The time is upon you: Either you’re wrapping up physician assistant (PA) school ready to start hunting or newly graduated and still looking. Either way, your student loan payments will begin soon, and it’s time for those first paying PA jobs. Now, I know it’s been some time since I went through the process myself, but never fear: I consulted my first-year rookie colleague and a stray PA student we mentored to compare my experience to their more recent ones. Below, we give our combined recommendations:
1. Start Early
You can begin before your first rotation if you know of a possible clinical site that might be interested in staffing you. An on-site rotation exhibiting your knowledge and skill is like an extended interview, minus some of the nerves. That being said, if you’re going to schedule a rotation at a potential employer, don’t make it your first out of the classroom.
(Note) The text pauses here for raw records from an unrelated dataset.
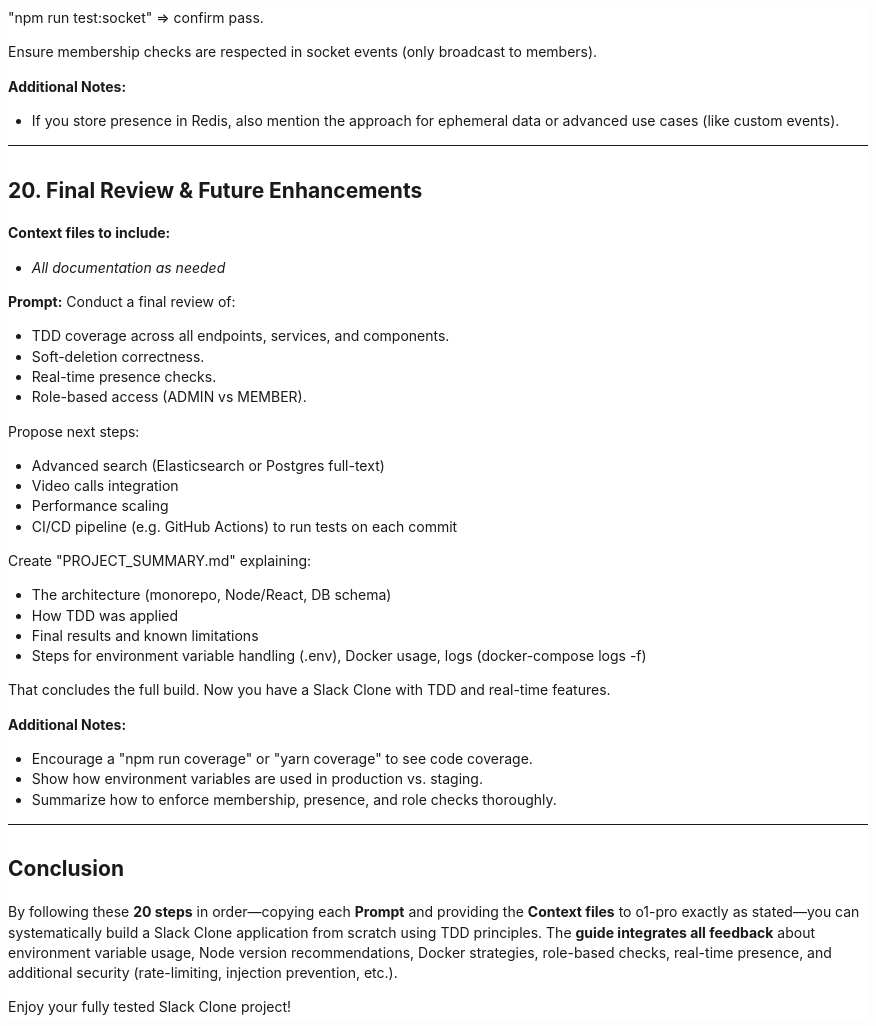 "npm run test:socket" => confirm pass.

Ensure membership checks are respected in socket events (only broadcast to members).

**Additional Notes:**  
- If you store presence in Redis, also mention the approach for ephemeral data or advanced use cases (like custom events).

---

## 20. Final Review & Future Enhancements

**Context files to include:**  
- *All documentation as needed*

**Prompt:**
Conduct a final review of:
- TDD coverage across all endpoints, services, and components.
- Soft-deletion correctness.
- Real-time presence checks.
- Role-based access (ADMIN vs MEMBER).

Propose next steps:
- Advanced search (Elasticsearch or Postgres full-text)
- Video calls integration
- Performance scaling
- CI/CD pipeline (e.g. GitHub Actions) to run tests on each commit

Create "PROJECT_SUMMARY.md" explaining:
- The architecture (monorepo, Node/React, DB schema)
- How TDD was applied
- Final results and known limitations
- Steps for environment variable handling (.env), Docker usage, logs (docker-compose logs -f)

That concludes the full build. Now you have a Slack Clone with TDD and real-time features.

**Additional Notes:**  
- Encourage a "npm run coverage" or "yarn coverage" to see code coverage.
- Show how environment variables are used in production vs. staging.
- Summarize how to enforce membership, presence, and role checks thoroughly.

---

## Conclusion

By following these **20 steps** in order—copying each **Prompt** and providing the **Context files** to o1-pro exactly as stated—you can systematically build a Slack Clone application from scratch using TDD principles. The **guide integrates all feedback** about environment variable usage, Node version recommendations, Docker strategies, role-based checks, real-time presence, and additional security (rate-limiting, injection prevention, etc.).

Enjoy your fully tested Slack Clone project!
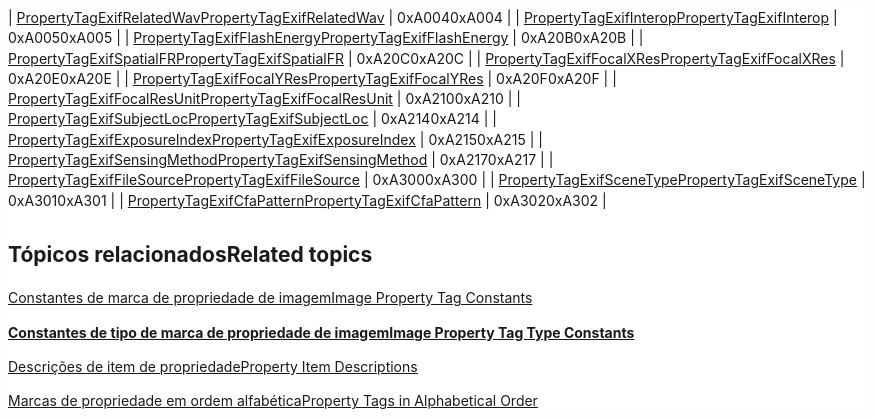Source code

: | [<span data-ttu-id="54f49-515">PropertyTagExifRelatedWav</span><span class="sxs-lookup"><span data-stu-id="54f49-515">PropertyTagExifRelatedWav</span></span>](-gdiplus-constant-property-item-descriptions.md)                                 | <span data-ttu-id="54f49-516">0xA004</span><span class="sxs-lookup"><span data-stu-id="54f49-516">0xA004</span></span> |
| [<span data-ttu-id="54f49-517">PropertyTagExifInterop</span><span class="sxs-lookup"><span data-stu-id="54f49-517">PropertyTagExifInterop</span></span>](-gdiplus-constant-property-item-descriptions.md)                                       | <span data-ttu-id="54f49-518">0xA005</span><span class="sxs-lookup"><span data-stu-id="54f49-518">0xA005</span></span> |
| [<span data-ttu-id="54f49-519">PropertyTagExifFlashEnergy</span><span class="sxs-lookup"><span data-stu-id="54f49-519">PropertyTagExifFlashEnergy</span></span>](-gdiplus-constant-property-item-descriptions.md)                               | <span data-ttu-id="54f49-520">0xA20B</span><span class="sxs-lookup"><span data-stu-id="54f49-520">0xA20B</span></span> |
| [<span data-ttu-id="54f49-521">PropertyTagExifSpatialFR</span><span class="sxs-lookup"><span data-stu-id="54f49-521">PropertyTagExifSpatialFR</span></span>](-gdiplus-constant-property-item-descriptions.md)                                   | <span data-ttu-id="54f49-522">0xA20C</span><span class="sxs-lookup"><span data-stu-id="54f49-522">0xA20C</span></span> |
| [<span data-ttu-id="54f49-523">PropertyTagExifFocalXRes</span><span class="sxs-lookup"><span data-stu-id="54f49-523">PropertyTagExifFocalXRes</span></span>](-gdiplus-constant-property-item-descriptions.md)                                   | <span data-ttu-id="54f49-524">0xA20E</span><span class="sxs-lookup"><span data-stu-id="54f49-524">0xA20E</span></span> |
| [<span data-ttu-id="54f49-525">PropertyTagExifFocalYRes</span><span class="sxs-lookup"><span data-stu-id="54f49-525">PropertyTagExifFocalYRes</span></span>](-gdiplus-constant-property-item-descriptions.md)                                   | <span data-ttu-id="54f49-526">0xA20F</span><span class="sxs-lookup"><span data-stu-id="54f49-526">0xA20F</span></span> |
| [<span data-ttu-id="54f49-527">PropertyTagExifFocalResUnit</span><span class="sxs-lookup"><span data-stu-id="54f49-527">PropertyTagExifFocalResUnit</span></span>](-gdiplus-constant-property-item-descriptions.md)                             | <span data-ttu-id="54f49-528">0xA210</span><span class="sxs-lookup"><span data-stu-id="54f49-528">0xA210</span></span> |
| [<span data-ttu-id="54f49-529">PropertyTagExifSubjectLoc</span><span class="sxs-lookup"><span data-stu-id="54f49-529">PropertyTagExifSubjectLoc</span></span>](-gdiplus-constant-property-item-descriptions.md)                                 | <span data-ttu-id="54f49-530">0xA214</span><span class="sxs-lookup"><span data-stu-id="54f49-530">0xA214</span></span> |
| [<span data-ttu-id="54f49-531">PropertyTagExifExposureIndex</span><span class="sxs-lookup"><span data-stu-id="54f49-531">PropertyTagExifExposureIndex</span></span>](-gdiplus-constant-property-item-descriptions.md)                           | <span data-ttu-id="54f49-532">0xA215</span><span class="sxs-lookup"><span data-stu-id="54f49-532">0xA215</span></span> |
| [<span data-ttu-id="54f49-533">PropertyTagExifSensingMethod</span><span class="sxs-lookup"><span data-stu-id="54f49-533">PropertyTagExifSensingMethod</span></span>](-gdiplus-constant-property-item-descriptions.md)                           | <span data-ttu-id="54f49-534">0xA217</span><span class="sxs-lookup"><span data-stu-id="54f49-534">0xA217</span></span> |
| [<span data-ttu-id="54f49-535">PropertyTagExifFileSource</span><span class="sxs-lookup"><span data-stu-id="54f49-535">PropertyTagExifFileSource</span></span>](-gdiplus-constant-property-item-descriptions.md)                                 | <span data-ttu-id="54f49-536">0xA300</span><span class="sxs-lookup"><span data-stu-id="54f49-536">0xA300</span></span> |
| [<span data-ttu-id="54f49-537">PropertyTagExifSceneType</span><span class="sxs-lookup"><span data-stu-id="54f49-537">PropertyTagExifSceneType</span></span>](-gdiplus-constant-property-item-descriptions.md)                                   | <span data-ttu-id="54f49-538">0xA301</span><span class="sxs-lookup"><span data-stu-id="54f49-538">0xA301</span></span> |
| [<span data-ttu-id="54f49-539">PropertyTagExifCfaPattern</span><span class="sxs-lookup"><span data-stu-id="54f49-539">PropertyTagExifCfaPattern</span></span>](-gdiplus-constant-property-item-descriptions.md)                                 | <span data-ttu-id="54f49-540">0xA302</span><span class="sxs-lookup"><span data-stu-id="54f49-540">0xA302</span></span> |



 

## <a name="related-topics"></a><span data-ttu-id="54f49-541">Tópicos relacionados</span><span class="sxs-lookup"><span data-stu-id="54f49-541">Related topics</span></span>

<dl> <dt>

[<span data-ttu-id="54f49-542">Constantes de marca de propriedade de imagem</span><span class="sxs-lookup"><span data-stu-id="54f49-542">Image Property Tag Constants</span></span>](-gdiplus-constant-image-property-tag-constants.md)
</dt> <dt>

[<span data-ttu-id="54f49-543">**Constantes de tipo de marca de propriedade de imagem**</span><span class="sxs-lookup"><span data-stu-id="54f49-543">**Image Property Tag Type Constants**</span></span>](-gdiplus-constant-image-property-tag-type-constants.md)
</dt> <dt>

[<span data-ttu-id="54f49-544">Descrições de item de propriedade</span><span class="sxs-lookup"><span data-stu-id="54f49-544">Property Item Descriptions</span></span>](-gdiplus-constant-property-item-descriptions.md)
</dt> <dt>

[<span data-ttu-id="54f49-545">Marcas de propriedade em ordem alfabética</span><span class="sxs-lookup"><span data-stu-id="54f49-545">Property Tags in Alphabetical Order</span></span>](-gdiplus-constant-property-tags-in-alphabetical-order.md)
</dt> <dt>
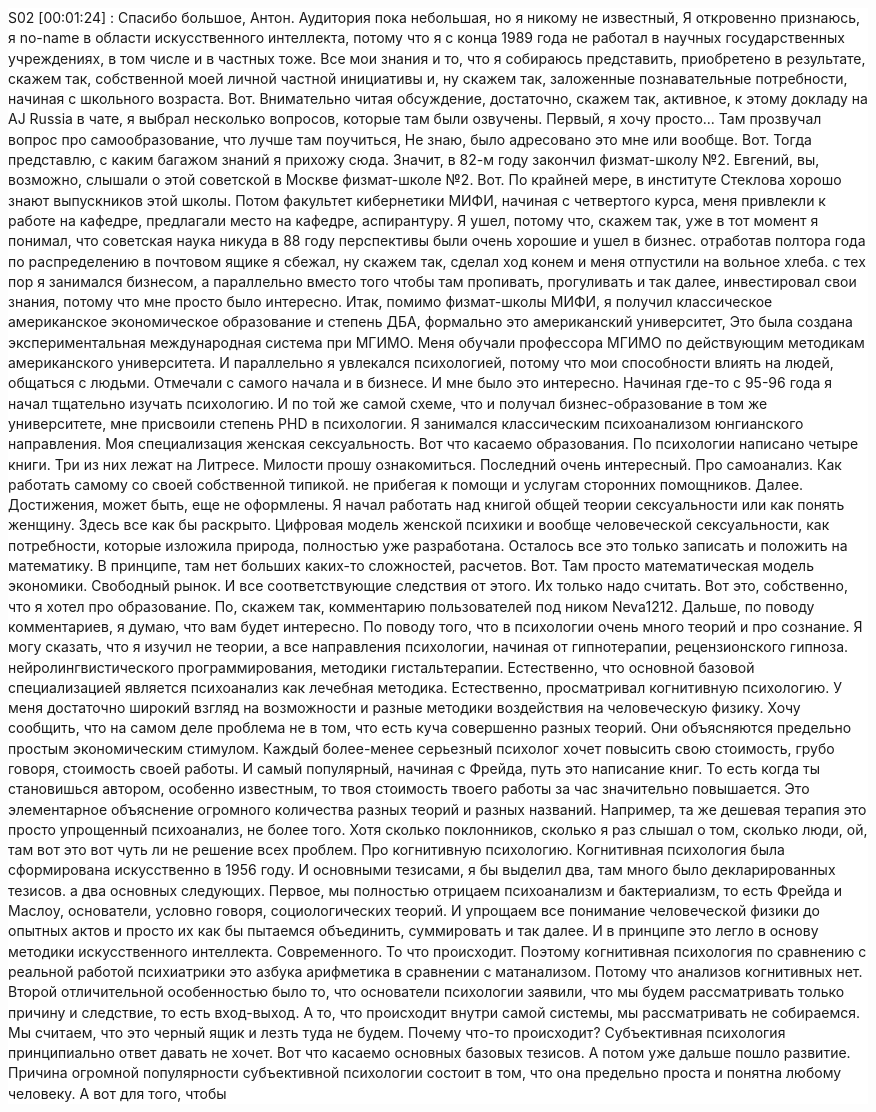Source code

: S02 [00:01:24]  : Спасибо большое, Антон. Аудитория пока небольшая, но я никому не известный, Я откровенно признаюсь, я no-name в области искусственного интеллекта, потому что я с конца 1989 года не работал в научных государственных учреждениях, в том числе и в частных тоже. Все мои знания и то, что я собираюсь представить, приобретено в результате, скажем так, собственной моей личной частной инициативы и, ну скажем так, заложенные познавательные потребности, начиная с школьного возраста. Вот. Внимательно читая обсуждение, достаточно, скажем так, активное, к этому докладу на AJ Russia в чате, я выбрал несколько вопросов, которые там были озвучены. Первый, я хочу просто... Там прозвучал вопрос про самообразование, что лучше там поучиться, Не знаю, было адресовано это мне или вообще. Вот. Тогда представлю, с каким багажом знаний я прихожу сюда. Значит, в 82-м году закончил физмат-школу №2. Евгений, вы, возможно, слышали о этой советской в Москве физмат-школе №2. Вот. По крайней мере, в институте Стеклова хорошо знают выпускников этой школы. Потом факультет кибернетики МИФИ, начиная с четвертого курса, меня привлекли к работе на кафедре, предлагали место на кафедре, аспирантуру. Я ушел, потому что, скажем так, уже в тот момент я понимал, что советская наука никуда в 88 году перспективы были очень хорошие и ушел в бизнес. отработав полтора года по распределению в почтовом ящике я сбежал, ну скажем так, сделал ход конем и меня отпустили на вольное хлеба. с тех пор я занимался бизнесом, а параллельно вместо того чтобы там пропивать, прогуливать и так далее, инвестировал свои знания, потому что мне просто было интересно. Итак, помимо физмат-школы МИФИ, я получил классическое американское экономическое образование и степень ДБА, формально это американский университет, Это была создана экспериментальная международная система при МГИМО. Меня обучали профессора МГИМО по действующим методикам американского университета. И параллельно я увлекался психологией, потому что мои способности влиять на людей, общаться с людьми. Отмечали с самого начала и в бизнесе. И мне было это интересно. Начиная где-то с 95-96 года я начал тщательно изучать психологию. И по той же самой схеме, что и получал бизнес-образование в том же университете, мне присвоили степень PHD в психологии. Я занимался классическим психоанализом юнгианского направления. Моя специализация женская сексуальность. Вот что касаемо образования. По психологии написано четыре книги. Три из них лежат на Литресе. Милости прошу ознакомиться. Последний очень интересный. Про самоанализ. Как работать самому со своей собственной типикой. не прибегая к помощи и услугам сторонних помощников. Далее. Достижения, может быть, еще не оформлены. Я начал работать над книгой общей теории сексуальности или как понять женщину. Здесь все как бы раскрыто. Цифровая модель женской психики и вообще человеческой сексуальности, как потребности, которые изложила природа, полностью уже разработана. Осталось все это только записать и положить на математику. В принципе, там нет больших каких-то сложностей, расчетов. Вот. Там просто математическая модель экономики. Свободный рынок. И все соответствующие следствия от этого. Их только надо считать. Вот это, собственно, что я хотел про образование. По, скажем так, комментарию пользователей под ником Neva1212. Дальше, по поводу комментариев, я думаю, что вам будет интересно. По поводу того, что в психологии очень много теорий и про сознание. Я могу сказать, что я изучил не теории, а все направления психологии, начиная от гипнотерапии, рецензионского гипноза. нейролингвистического программирования, методики гистальтерапии. Естественно, что основной базовой специализацией является психоанализ как лечебная методика. Естественно, просматривал когнитивную психологию. У меня достаточно широкий взгляд на возможности и разные методики воздействия на человеческую физику. Хочу сообщить, что на самом деле проблема не в том, что есть куча совершенно разных теорий. Они объясняются предельно простым экономическим стимулом. Каждый более-менее серьезный психолог хочет повысить свою стоимость, грубо говоря, стоимость своей работы. И самый популярный, начиная с Фрейда, путь это написание книг. То есть когда ты становишься автором, особенно известным, то твоя стоимость твоего работы за час значительно повышается. Это элементарное объяснение огромного количества разных теорий и разных названий. Например, та же дешевая терапия это просто упрощенный психоанализ, не более того. Хотя сколько поклонников, сколько я раз слышал о том, сколько люди, ой, там вот это вот чуть ли не решение всех проблем. Про когнитивную психологию. Когнитивная психология была сформирована искусственно в 1956 году. И основными тезисами, я бы выделил два, там много было декларированных тезисов. а два основных следующих. Первое, мы полностью отрицаем психоанализм и бактериализм, то есть Фрейда и Маслоу, основатели, условно говоря, социологических теорий. И упрощаем все понимание человеческой физики до опытных актов и просто их как бы пытаемся объединить, суммировать и так далее. И в принципе это легло в основу методики искусственного интеллекта. Современного. То что происходит. Поэтому когнитивная психология по сравнению с реальной работой психиатрики это азбука арифметика в сравнении с матанализом. Потому что анализов когнитивных нет. Второй отличительной особенностью было то, что основатели психологии заявили, что мы будем рассматривать только причину и следствие, то есть вход-выход. А то, что происходит внутри самой системы, мы рассматривать не собираемся. Мы считаем, что это черный ящик и лезть туда не будем. Почему что-то происходит? Субъективная психология принципиально ответ давать не хочет. Вот что касаемо основных базовых тезисов. А потом уже дальше пошло развитие. Причина огромной популярности субъективной психологии состоит в том, что она предельно проста и понятна любому человеку. А вот для того, чтобы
Leave it toward the end when you can exhibit your experience and knowledge to their fullest.
2. Refine Your Job Application
Regardless of where you hope to work, you need both a strong resume and a cover letter tailored to the PA jobs to which you’re applying. Some websites and apps such as VisualCV and Resume Star guide you through the process. Once the basic document is built, remember to focus the resume for the staffing employer. Though it takes a little extra time, each cover letter must be crafted from scratch to convey true interest and avoid sounding generic.
When it comes to references, you’ll have faculty and possibly — if you worked in healthcare prior to PA school — a previous supervisor. That being said, if you can really impress a preceptor in the area of medicine you hope to pursue, all the better. He or she will have recently seen your passion and assessed your skill set in person. Study hard and make a great impression, and before you move on to your next rotation, ask for a letter of recommendation.
When it comes to state licensure, preparation and early application are key. Some states will allow you to apply for a temporary PA license to start working while waiting to take the PANCE, but not all of them. It helps if you know which states you might want to work in, as well as their requirements for licensure. Also of note, especially if you’re casting a large net: Some states require utilizing the Federation of State Medical Boards service for licensure.
3. Define Your Practice Preferences
Today’s available PA jobs cover a variety of settings and locations. As you begin searching for your first PA job, ask yourself where you hope to practice:
1. Inpatient or outpatient?
2. Urban or rural?
3. Coastal or inland?
4. Permanent or locum tenens?
5. Call or no call?
6. Clinic and/or hospital?
7. Private practice or hospital-affiliated?
If you’re having trouble deciding, I’d recommend locum tenens as an opportunity to travel to different locations, experience various positions firsthand, and decide what you’re looking for after some experience. You might even take to the locum lifestyle and choose to rotate positions while seeing the country as your career.
4. Take the Opportunity to Network
Keep in mind, you don’t have to go it alone in your search for PA jobs, and having a network of mentors and resources can be highly beneficial through your career. For this reason, it helps to build these strong connections with colleagues who can assist and guide you early in your job search, as your career grows, and as your needs evolve.
I highly recommend joining the American Academy of Physician Assistants (AAPA) as well as your state PA group. The AAPA annual CME conference is not only great for keeping your CME requirements met, but is also an excellent extended networking event. On a smaller level, the events hosted by several state chapters are also useful networking events.
Don’t forget about your online presence! Building a profile on LinkedIn or Doximity (or both, because the latter is very healthcare-driven) is a great idea. Keep in mind, however, that many recruiters use LinkedIn exclusively.
At first, it may seem that every employer is looking for experience, but don’t be discouraged. There are plenty of opportunities out there with the desire to hire a fresh grad with the latest training and medical knowledge and the resources to help you succeed as you hit the ground as a new PA.